» **Source records**:
╭──

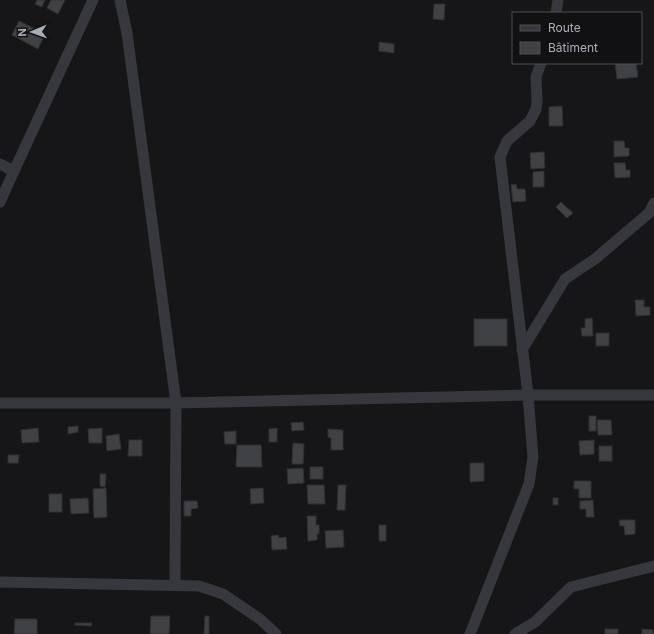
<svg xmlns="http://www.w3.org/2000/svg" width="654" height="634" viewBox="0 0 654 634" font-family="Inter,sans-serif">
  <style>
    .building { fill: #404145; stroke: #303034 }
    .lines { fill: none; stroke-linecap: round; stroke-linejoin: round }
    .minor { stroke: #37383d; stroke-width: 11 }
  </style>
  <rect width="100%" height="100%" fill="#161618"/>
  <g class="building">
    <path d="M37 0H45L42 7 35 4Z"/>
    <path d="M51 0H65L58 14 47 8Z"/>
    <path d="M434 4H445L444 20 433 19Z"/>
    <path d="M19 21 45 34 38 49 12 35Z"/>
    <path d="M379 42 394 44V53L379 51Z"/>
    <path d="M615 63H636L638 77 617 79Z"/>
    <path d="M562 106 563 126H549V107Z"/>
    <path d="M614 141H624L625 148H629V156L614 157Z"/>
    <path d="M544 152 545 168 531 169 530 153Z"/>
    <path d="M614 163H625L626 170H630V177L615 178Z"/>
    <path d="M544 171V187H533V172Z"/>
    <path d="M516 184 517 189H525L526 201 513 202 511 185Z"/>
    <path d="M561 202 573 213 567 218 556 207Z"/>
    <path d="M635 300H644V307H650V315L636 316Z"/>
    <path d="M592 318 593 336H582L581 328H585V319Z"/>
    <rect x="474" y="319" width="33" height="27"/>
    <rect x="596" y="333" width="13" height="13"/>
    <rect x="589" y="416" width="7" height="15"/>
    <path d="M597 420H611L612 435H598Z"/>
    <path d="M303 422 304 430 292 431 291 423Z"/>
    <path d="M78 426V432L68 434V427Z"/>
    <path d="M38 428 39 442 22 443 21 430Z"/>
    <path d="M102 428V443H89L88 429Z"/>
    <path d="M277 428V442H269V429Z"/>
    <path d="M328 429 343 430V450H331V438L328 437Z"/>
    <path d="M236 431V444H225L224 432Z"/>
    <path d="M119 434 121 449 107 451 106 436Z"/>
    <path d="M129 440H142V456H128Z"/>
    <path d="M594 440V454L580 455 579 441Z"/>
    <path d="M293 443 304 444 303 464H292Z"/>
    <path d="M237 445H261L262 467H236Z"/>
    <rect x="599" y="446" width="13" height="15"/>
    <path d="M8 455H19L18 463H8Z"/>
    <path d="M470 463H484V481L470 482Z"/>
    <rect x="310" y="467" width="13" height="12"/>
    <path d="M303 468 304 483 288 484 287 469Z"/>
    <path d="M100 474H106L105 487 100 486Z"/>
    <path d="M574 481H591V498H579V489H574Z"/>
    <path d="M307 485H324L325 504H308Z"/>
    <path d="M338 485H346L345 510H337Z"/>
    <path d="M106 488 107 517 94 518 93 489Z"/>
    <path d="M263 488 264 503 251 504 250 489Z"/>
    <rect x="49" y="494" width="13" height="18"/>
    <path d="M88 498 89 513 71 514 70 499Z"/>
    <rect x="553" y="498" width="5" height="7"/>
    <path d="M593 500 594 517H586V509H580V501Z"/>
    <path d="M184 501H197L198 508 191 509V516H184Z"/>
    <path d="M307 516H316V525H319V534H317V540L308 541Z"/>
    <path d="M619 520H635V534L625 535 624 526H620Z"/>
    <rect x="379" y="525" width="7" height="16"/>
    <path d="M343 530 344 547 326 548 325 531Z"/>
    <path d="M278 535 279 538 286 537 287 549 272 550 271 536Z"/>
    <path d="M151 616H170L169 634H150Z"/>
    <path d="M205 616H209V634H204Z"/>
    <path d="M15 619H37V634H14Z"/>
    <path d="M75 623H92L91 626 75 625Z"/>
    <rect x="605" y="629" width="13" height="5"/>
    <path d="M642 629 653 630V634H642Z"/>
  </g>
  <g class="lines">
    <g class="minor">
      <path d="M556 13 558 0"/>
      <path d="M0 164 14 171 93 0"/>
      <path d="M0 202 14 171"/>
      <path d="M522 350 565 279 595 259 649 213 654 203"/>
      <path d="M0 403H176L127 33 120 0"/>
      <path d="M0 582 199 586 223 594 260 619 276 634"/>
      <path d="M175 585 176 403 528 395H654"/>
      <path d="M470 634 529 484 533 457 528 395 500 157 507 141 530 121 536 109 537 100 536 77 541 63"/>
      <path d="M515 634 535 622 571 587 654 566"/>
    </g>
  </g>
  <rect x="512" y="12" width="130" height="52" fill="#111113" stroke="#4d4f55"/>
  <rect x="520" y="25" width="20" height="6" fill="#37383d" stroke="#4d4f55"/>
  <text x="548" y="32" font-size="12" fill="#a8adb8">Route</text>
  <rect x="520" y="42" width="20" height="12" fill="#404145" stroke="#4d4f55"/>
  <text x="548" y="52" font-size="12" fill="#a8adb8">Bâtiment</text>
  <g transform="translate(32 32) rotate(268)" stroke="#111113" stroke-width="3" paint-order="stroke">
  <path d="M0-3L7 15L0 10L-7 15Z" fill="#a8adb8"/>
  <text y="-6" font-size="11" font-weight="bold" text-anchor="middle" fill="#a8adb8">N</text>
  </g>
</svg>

╰──

» **Task**:
Copy every line above that holds the word "lines".

» **Task answer**:
    .lines { fill: none; stroke-linecap: round; stroke-linejoin: round }
  <g class="lines">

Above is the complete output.